Requirement:
Return only the final portion of the entries: the line with "- coffee cup [120,327,155,383]" and every line after it, each one exact.

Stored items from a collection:
--*--
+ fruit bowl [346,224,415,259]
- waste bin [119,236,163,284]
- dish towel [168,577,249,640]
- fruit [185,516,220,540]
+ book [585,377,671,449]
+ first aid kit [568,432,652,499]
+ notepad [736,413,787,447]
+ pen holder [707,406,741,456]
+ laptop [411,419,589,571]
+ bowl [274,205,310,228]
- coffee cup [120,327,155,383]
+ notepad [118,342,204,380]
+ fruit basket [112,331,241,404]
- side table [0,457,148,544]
--*--
Answer area:
- coffee cup [120,327,155,383]
+ notepad [118,342,204,380]
+ fruit basket [112,331,241,404]
- side table [0,457,148,544]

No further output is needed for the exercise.